If you want more freedom and customize your feature engineering, you can use `sam.feature_engineering.FeatureEngineering` to create your own feature engineering transformer from a feature engineering function. This class provides methods to make sure the interface is compatible with sam models.


In [3]:
from sam.feature_engineering import FeatureEngineer

def my_feature_engineering(X, y=None):
    """Don't forget documentation
    """
    X_out = X.copy()
    X_out = X_out[["water_temperature", "turbidity"]]
    X_out['my_feature'] = X_out['water_temperature'].rolling(window=24).mean().pow(2)
    return X_out

my_fe = FeatureEngineer(my_feature_engineering)

my_fe.fit_transform(data)

Unnamed: 0_level_0,water_temperature,turbidity,my_feature
TIME,Unnamed: 1_level_1,Unnamed: 2_level_1,Unnamed: 3_level_1
2014-06-15 00:00:00,16.6,0.85,
2014-06-15 01:00:00,16.3,0.87,
2014-06-15 02:00:00,16.1,0.79,
2014-06-15 03:00:00,15.9,0.76,
2014-06-15 04:00:00,15.7,0.77,
...,...,...,...
2014-07-15 16:00:00,18.7,2.48,342.250000
2014-07-15 17:00:00,18.7,2.48,341.325625
2014-07-15 18:00:00,18.7,2.48,340.556267
2014-07-15 19:00:00,18.8,2.80,340.248767


## Customized feature engineering class

If a single function does not fit your needs, you can create your own feature engineering class.

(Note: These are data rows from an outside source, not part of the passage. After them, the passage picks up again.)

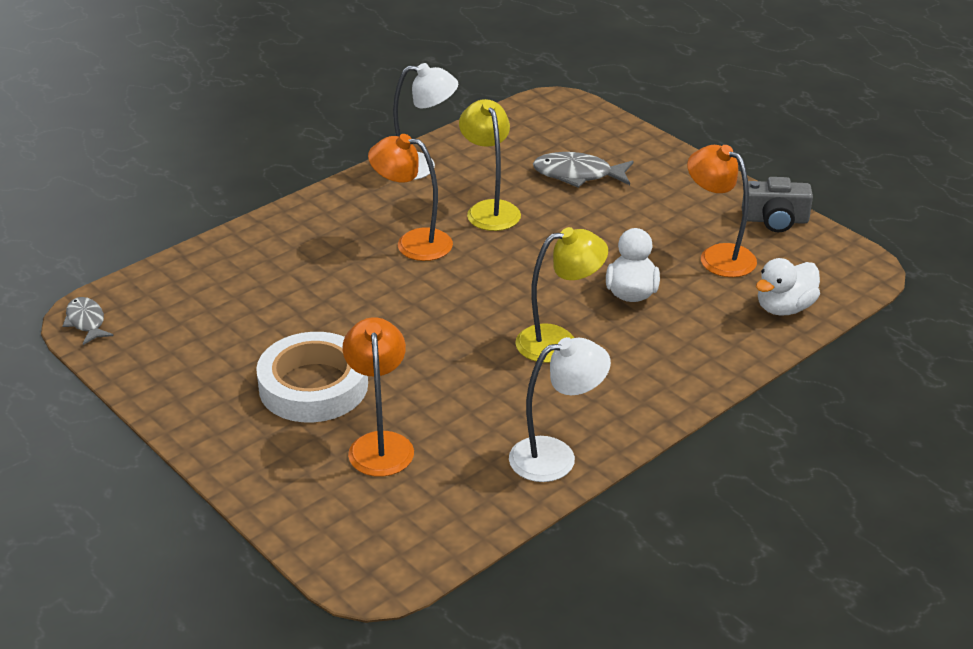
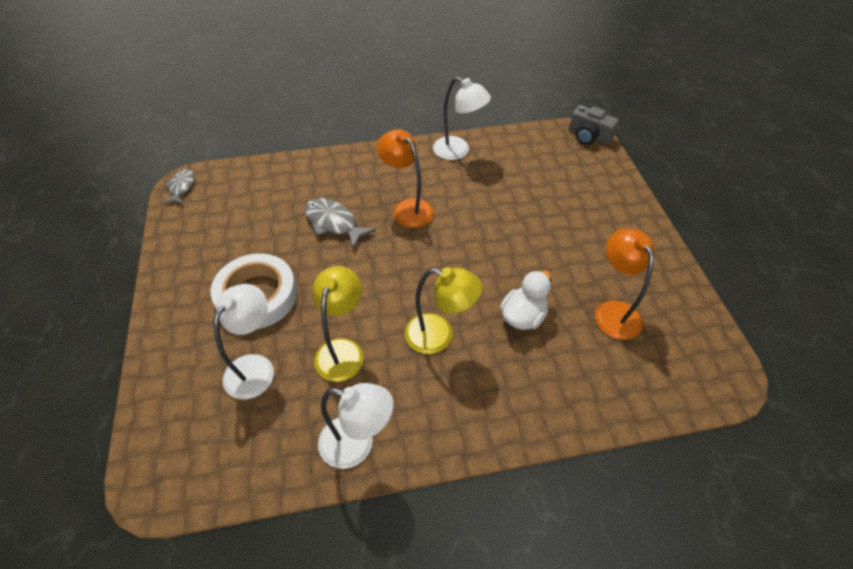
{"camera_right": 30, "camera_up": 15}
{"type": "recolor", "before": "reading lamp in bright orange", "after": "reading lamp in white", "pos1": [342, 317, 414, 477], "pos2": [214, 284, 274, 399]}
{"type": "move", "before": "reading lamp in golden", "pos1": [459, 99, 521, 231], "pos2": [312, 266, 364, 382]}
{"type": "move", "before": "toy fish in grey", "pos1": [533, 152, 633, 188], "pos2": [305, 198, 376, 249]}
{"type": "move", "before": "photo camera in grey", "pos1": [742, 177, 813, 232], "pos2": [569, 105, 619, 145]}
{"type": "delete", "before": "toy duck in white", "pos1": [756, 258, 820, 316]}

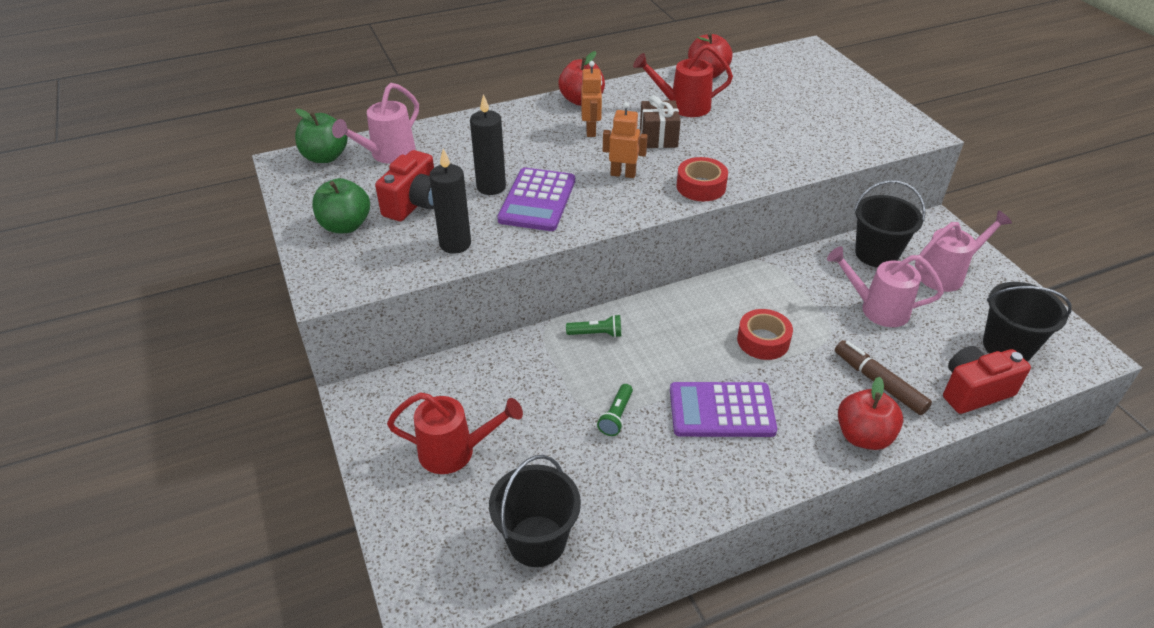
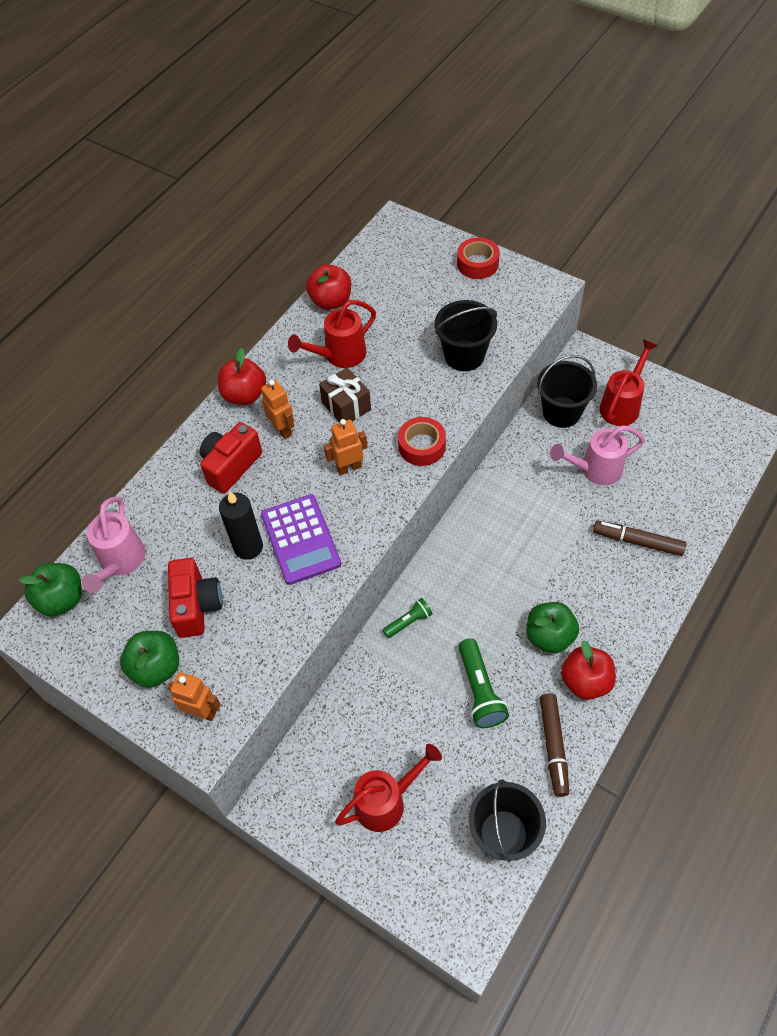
{"camera_right": -30, "camera_up": 15}
{"type": "delete", "before": "pillar candle in ebony", "pos1": [429, 149, 471, 254]}
{"type": "resize", "before": "flashlight in emerald", "pos1": [597, 384, 633, 436], "pos2": [459, 638, 509, 728], "scale": 1.66}
{"type": "replace", "before": "calculator in royal purple", "after": "toy apple in emerald", "pos1": [670, 382, 777, 437], "pos2": [526, 602, 579, 653]}
{"type": "move", "before": "roll of tape in crimson", "pos1": [737, 309, 793, 360], "pos2": [457, 237, 500, 279]}
{"type": "move", "before": "toy apple in crimson", "pos1": [838, 377, 903, 450], "pos2": [561, 640, 616, 700]}
{"type": "recolor", "before": "watering can in rosy", "after": "watering can in crimson", "pos1": [915, 210, 1012, 292], "pos2": [599, 339, 658, 426]}
{"type": "move", "before": "photo camera in crimson", "pos1": [943, 346, 1031, 414], "pos2": [200, 422, 262, 493]}
{"type": "move", "before": "pail in ebony", "pos1": [983, 282, 1072, 361], "pos2": [435, 300, 497, 371]}
{"type": "insert", "after": "robot figure in bright orange", "pos2": [168, 672, 221, 721]}
{"type": "insert", "after": "marker in dark brown", "pos2": [540, 693, 569, 797]}

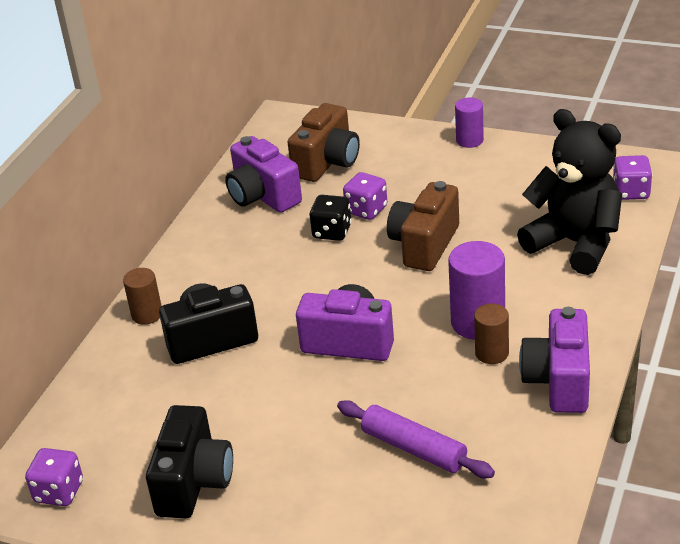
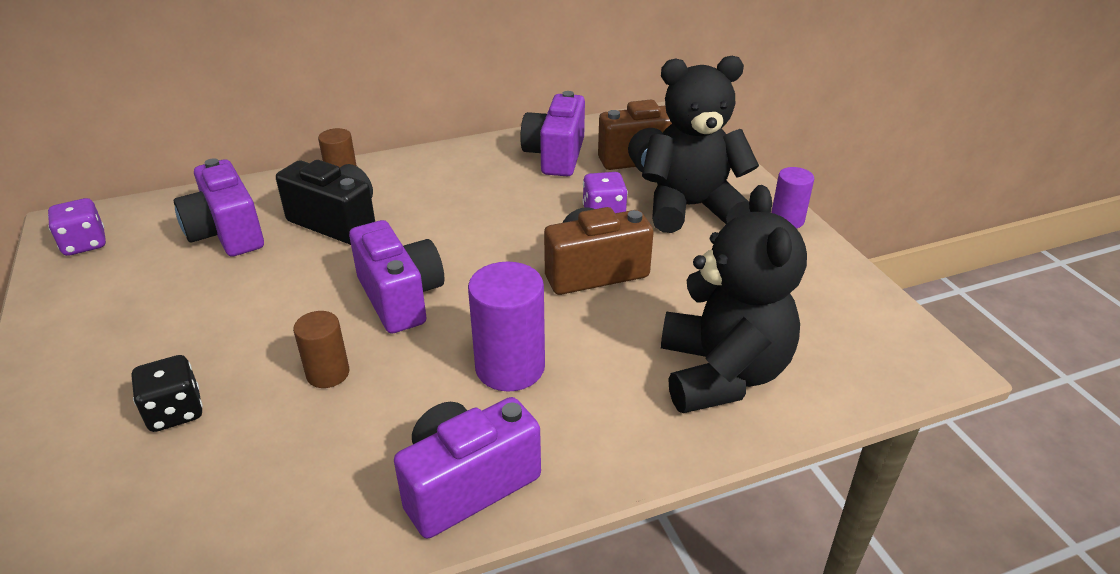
{"camera_right": 45, "camera_up": 0}
{"type": "delete", "before": "photo camera in ebony", "pos1": [146, 405, 233, 519]}
{"type": "move", "before": "dice in ebony", "pos1": [310, 195, 352, 241], "pos2": [132, 355, 203, 432]}
{"type": "delete", "before": "dough roller in royal purple", "pos1": [337, 400, 495, 478]}
{"type": "move", "before": "cylinder in dark brown", "pos1": [474, 303, 509, 364], "pos2": [293, 311, 349, 388]}
{"type": "delete", "before": "dice in royal purple", "pos1": [613, 155, 652, 200]}
{"type": "insert", "after": "photo camera in royal purple", "pos2": [174, 158, 264, 257]}
{"type": "insert", "after": "teddy bear in ebony", "pos2": [642, 56, 759, 233]}

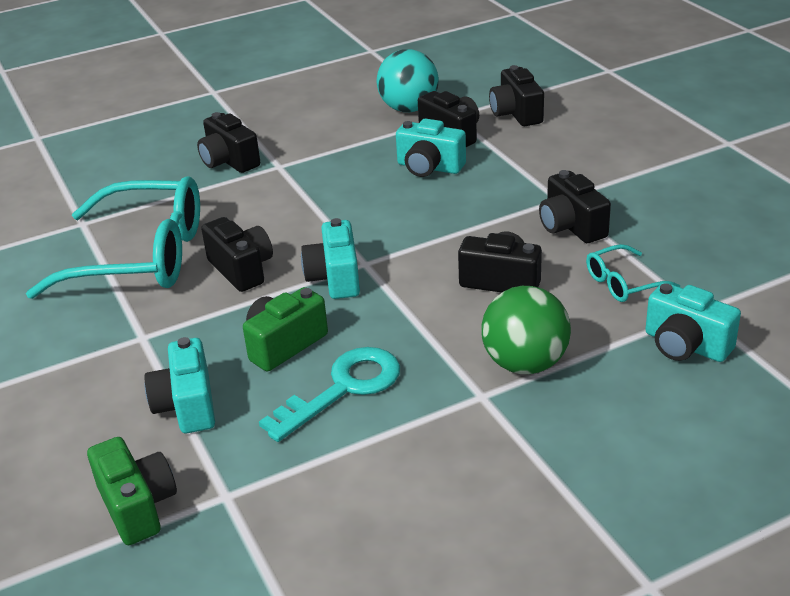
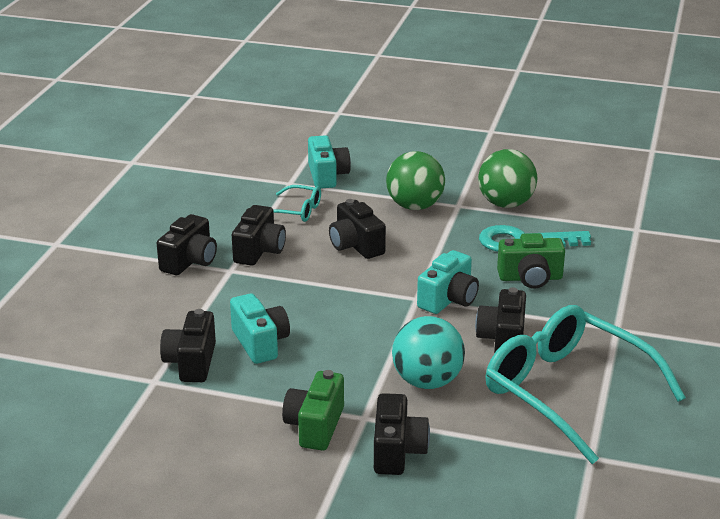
{"camera_right": -140, "camera_up": -5}
{"type": "move", "before": "photo camera in emerald", "pos1": [87, 437, 177, 545], "pos2": [282, 370, 344, 451]}
{"type": "delete", "before": "photo camera in teal", "pos1": [144, 337, 215, 433]}
{"type": "move", "before": "play ball in teal", "pos1": [376, 49, 439, 112], "pos2": [392, 316, 465, 389]}
{"type": "move", "before": "photo camera in ebony", "pos1": [489, 65, 544, 126], "pos2": [157, 214, 217, 275]}
{"type": "insert", "after": "play ball in emerald", "pos2": [478, 149, 537, 208]}

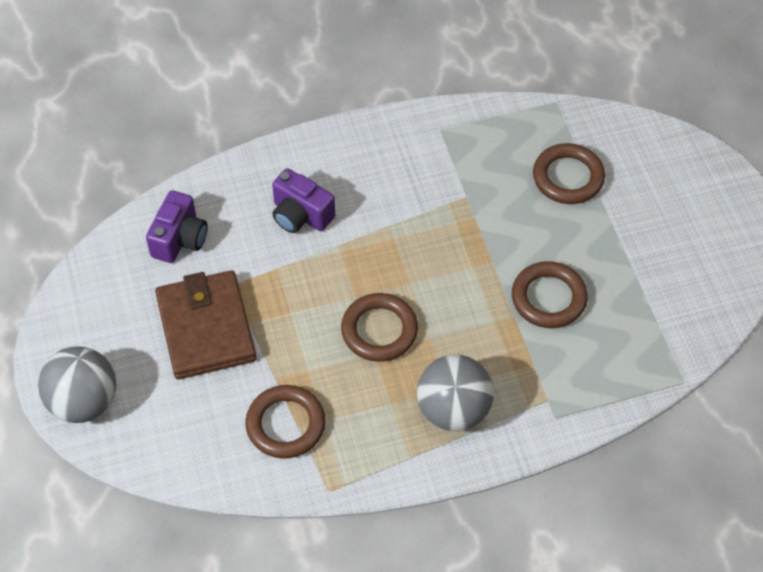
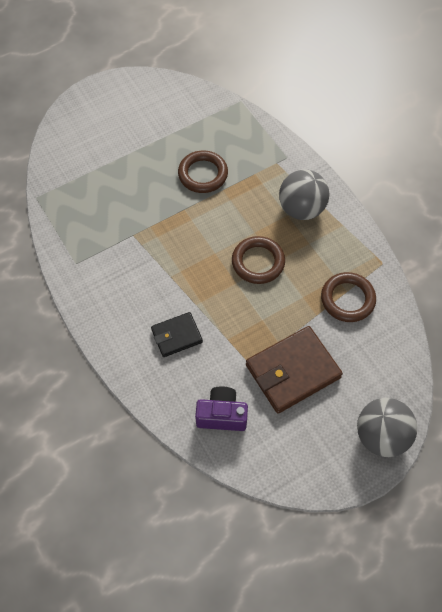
{"camera_right": -105, "camera_up": 5}
{"type": "replace", "before": "photo camera in royal purple", "after": "billfold in ebony", "pos1": [272, 168, 335, 233], "pos2": [151, 312, 203, 357]}
{"type": "delete", "before": "ring in dark brown", "pos1": [533, 143, 605, 204]}

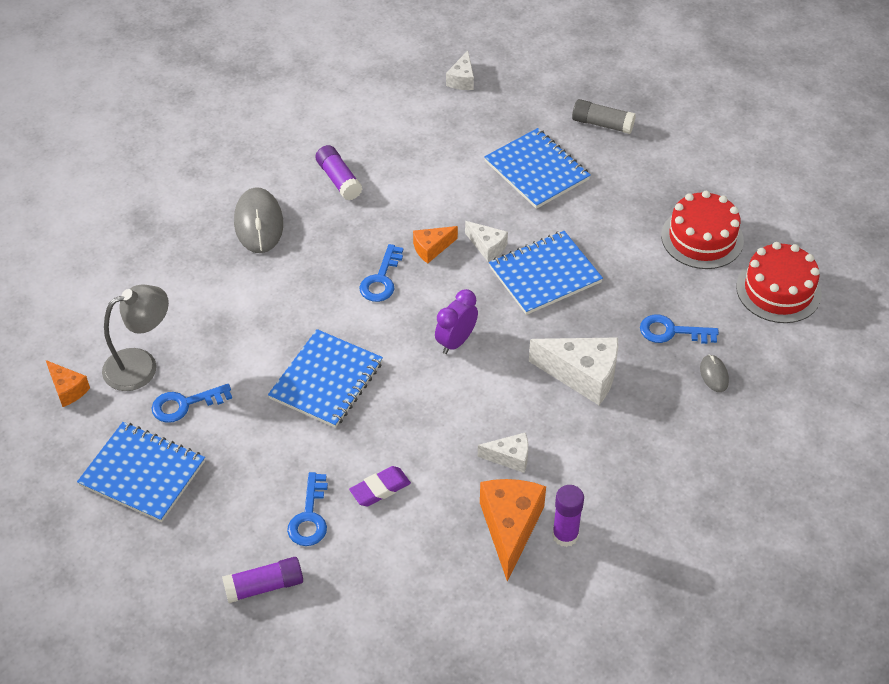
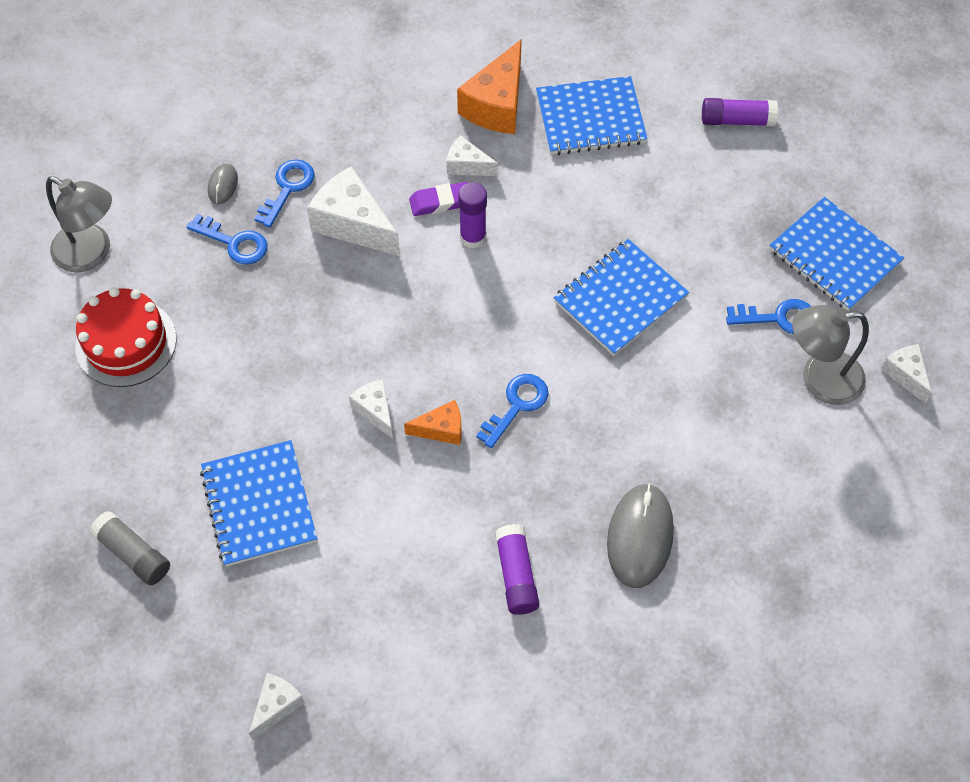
{"camera_right": -160, "camera_up": 10}
{"type": "recolor", "before": "cheese in bright orange", "after": "cheese in white", "pos1": [46, 360, 90, 407], "pos2": [881, 344, 932, 404]}
{"type": "move", "before": "latchkey in cobalt", "pos1": [287, 472, 328, 546], "pos2": [255, 159, 315, 228]}
{"type": "move", "before": "pencil eraser in royal purple", "pos1": [349, 466, 411, 506], "pos2": [409, 182, 468, 216]}
{"type": "delete", "before": "bedside clock in royal purple", "pos1": [435, 289, 478, 354]}
{"type": "move", "before": "exercise book in cobalt", "pos1": [489, 231, 603, 315], "pos2": [536, 76, 648, 155]}
{"type": "move", "before": "stick of glue in royal purple", "pos1": [552, 485, 584, 547], "pos2": [458, 182, 487, 248]}
{"type": "replace", "before": "gateau in crimson", "after": "reading lamp in grey", "pos1": [736, 242, 822, 323], "pos2": [46, 176, 112, 272]}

By creating a subclass of `sam.feature_engineering.BaseFeatureEngineer`, you can implement your own feature engineering function. You only need to implement the `feature_engineer_` method. If you want to fit certain parameters, you can implement the `fit` method as well. Check the current implementation of `BaseFeatureEngineer` or `SimpleFeatureEngineer` for an example.